__WORK REQUIRED__
Write out every line below again exactly as it stands, skipping each image.

(Before and after room images)

☆ ☆ ☆ ☆ ☆ ☆ ☆

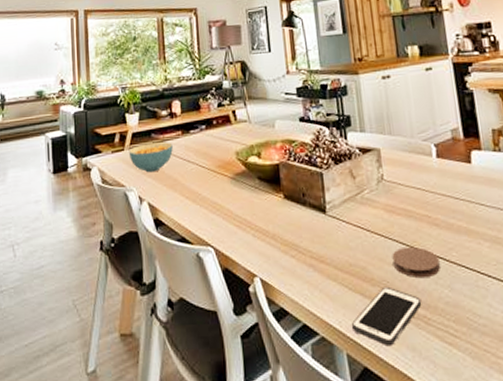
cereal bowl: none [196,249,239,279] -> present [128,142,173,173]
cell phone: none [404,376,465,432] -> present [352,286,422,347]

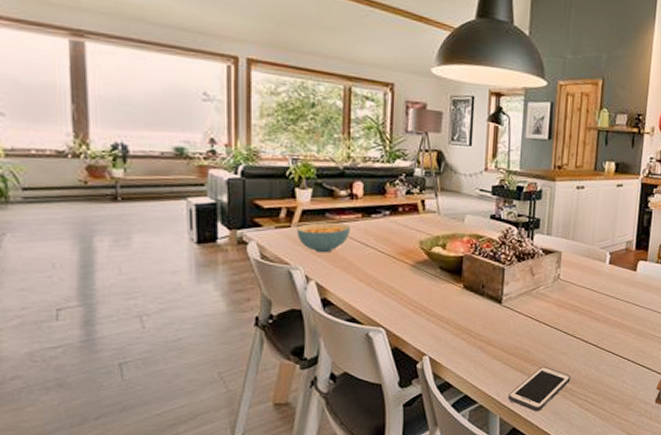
coaster: present [392,246,440,277] -> none [553,335,592,359]

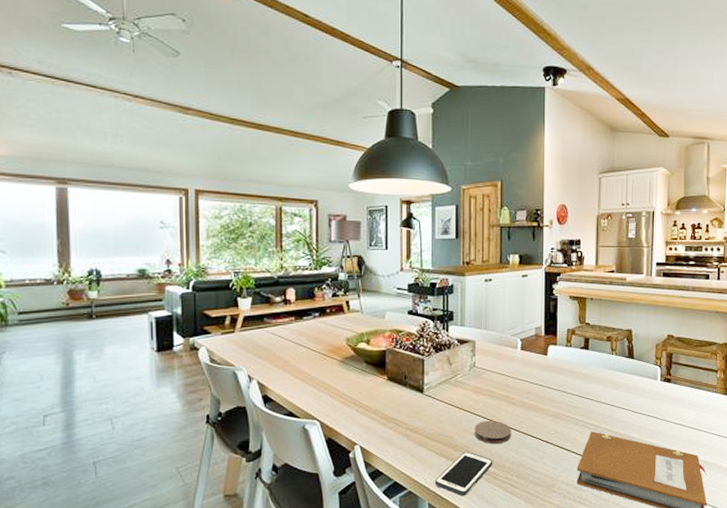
cereal bowl: present [296,222,350,253] -> none [239,326,285,354]
coaster: none [553,335,592,359] -> present [474,420,511,444]

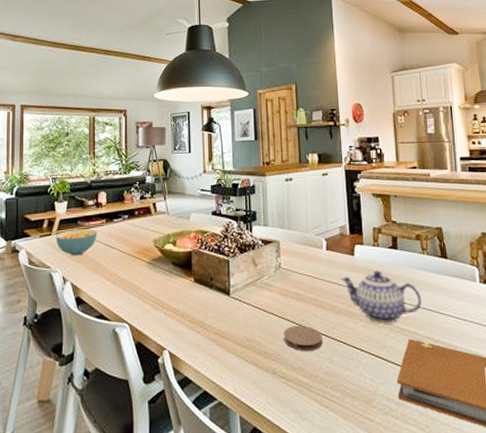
cereal bowl: none [239,326,285,354] -> present [55,228,97,256]
cell phone: present [435,451,493,496] -> none [246,358,306,410]
teapot: none [533,369,607,418] -> present [341,270,422,323]

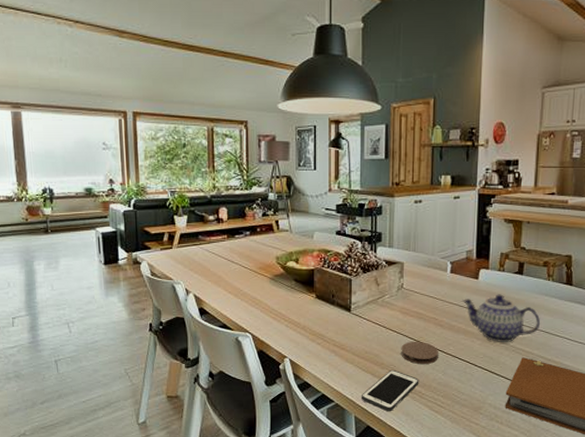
cereal bowl: present [55,228,97,256] -> none [176,243,218,269]
cell phone: none [246,358,306,410] -> present [362,369,419,412]

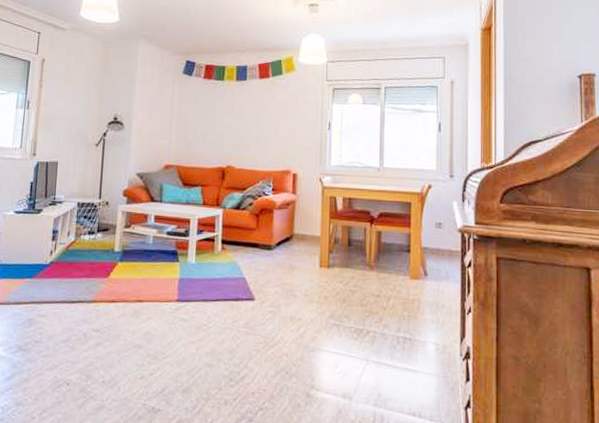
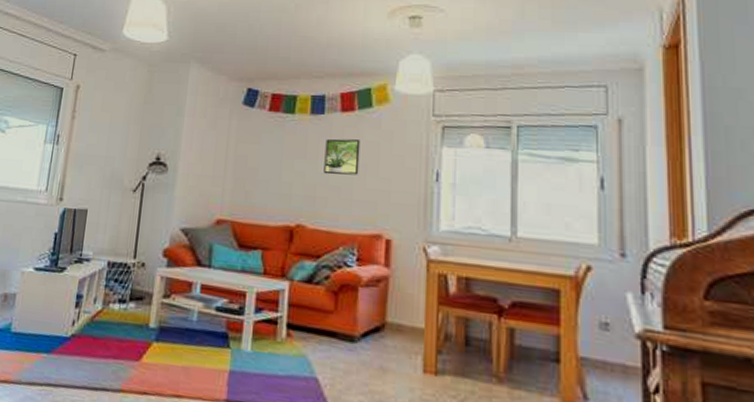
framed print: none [247,99,274,127] -> present [324,138,361,175]

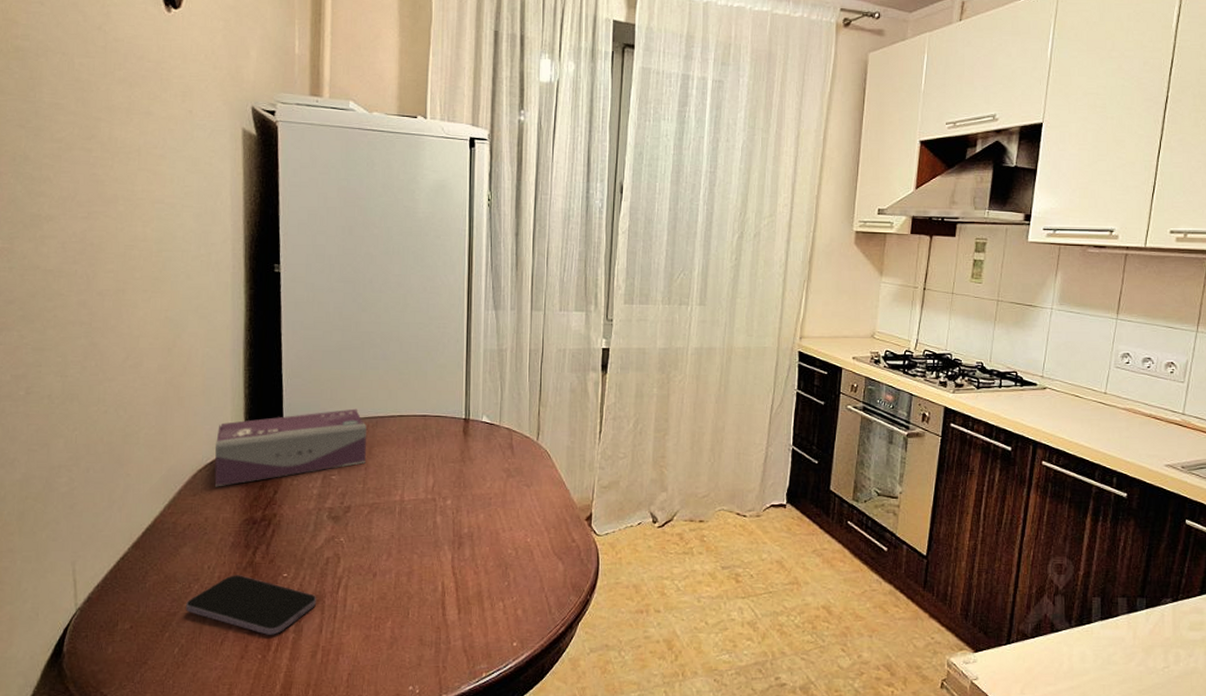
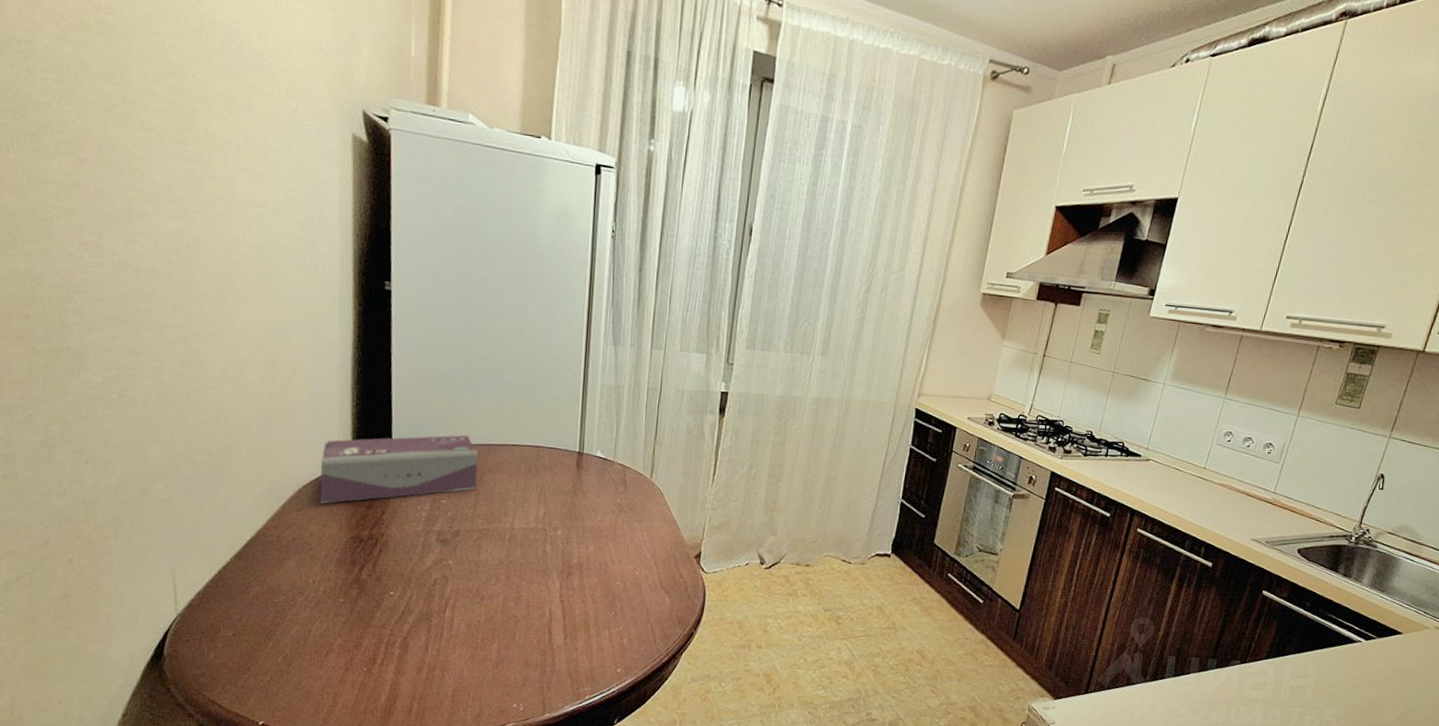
smartphone: present [186,575,317,635] -> none [290,590,424,650]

☆ ☆ ☆ ☆ ☆ ☆ ☆

__EXERCISE RESULT__
cereal bowl: none [196,249,239,279] -> present [128,142,173,173]
cell phone: none [404,376,465,432] -> present [352,286,422,347]

coaster: present [392,246,440,277] -> none [553,335,592,359]

cereal bowl: present [296,222,350,253] -> none [239,326,285,354]
coaster: none [553,335,592,359] -> present [474,420,511,444]

cereal bowl: none [239,326,285,354] -> present [55,228,97,256]
cell phone: present [435,451,493,496] -> none [246,358,306,410]
teapot: none [533,369,607,418] -> present [341,270,422,323]

cereal bowl: present [55,228,97,256] -> none [176,243,218,269]
cell phone: none [246,358,306,410] -> present [362,369,419,412]

framed print: none [247,99,274,127] -> present [324,138,361,175]

smartphone: present [186,575,317,635] -> none [290,590,424,650]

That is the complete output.